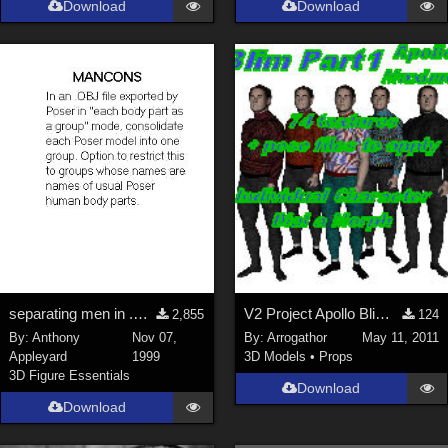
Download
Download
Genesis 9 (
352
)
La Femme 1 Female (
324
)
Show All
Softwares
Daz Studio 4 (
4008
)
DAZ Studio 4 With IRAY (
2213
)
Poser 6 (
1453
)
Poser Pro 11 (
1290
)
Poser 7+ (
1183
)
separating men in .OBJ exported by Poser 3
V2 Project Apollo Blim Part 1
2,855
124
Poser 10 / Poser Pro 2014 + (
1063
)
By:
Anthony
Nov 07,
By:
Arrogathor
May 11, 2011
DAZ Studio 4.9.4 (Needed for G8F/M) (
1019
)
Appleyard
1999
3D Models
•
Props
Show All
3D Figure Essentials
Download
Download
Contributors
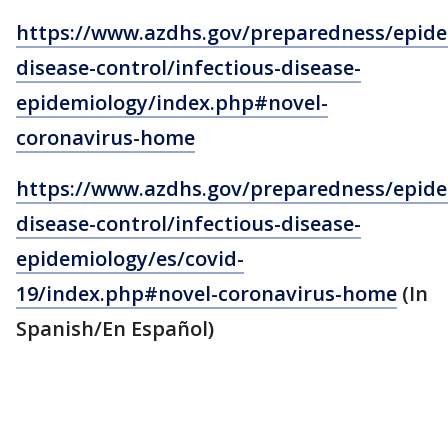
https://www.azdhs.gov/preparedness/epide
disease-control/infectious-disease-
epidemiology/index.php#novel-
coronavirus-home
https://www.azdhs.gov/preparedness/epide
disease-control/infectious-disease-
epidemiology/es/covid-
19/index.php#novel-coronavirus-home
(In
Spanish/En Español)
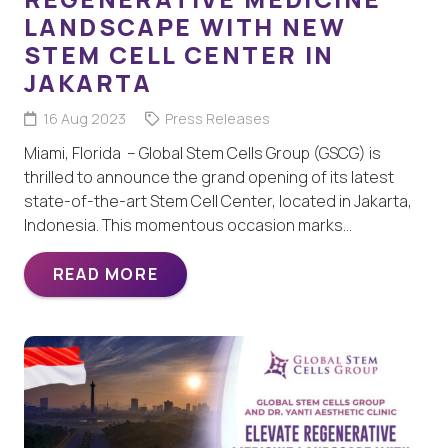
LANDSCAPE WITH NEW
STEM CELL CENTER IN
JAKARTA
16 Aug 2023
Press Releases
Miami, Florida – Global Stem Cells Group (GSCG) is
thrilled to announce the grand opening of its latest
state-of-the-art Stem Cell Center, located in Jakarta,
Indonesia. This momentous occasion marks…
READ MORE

::::::

EXERCISE - Reproduce, word for word, the lines from the one containing "Spanish/En Español)" to the end of the material, both ends included. No picture is copied.

YOUR RESPONSE -
Spanish/En Español)
LANDSCAPE WITH NEW
STEM CELL CENTER IN
JAKARTA
16 Aug 2023
Press Releases
Miami, Florida – Global Stem Cells Group (GSCG) is
thrilled to announce the grand opening of its latest
state-of-the-art Stem Cell Center, located in Jakarta,
Indonesia. This momentous occasion marks…
READ MORE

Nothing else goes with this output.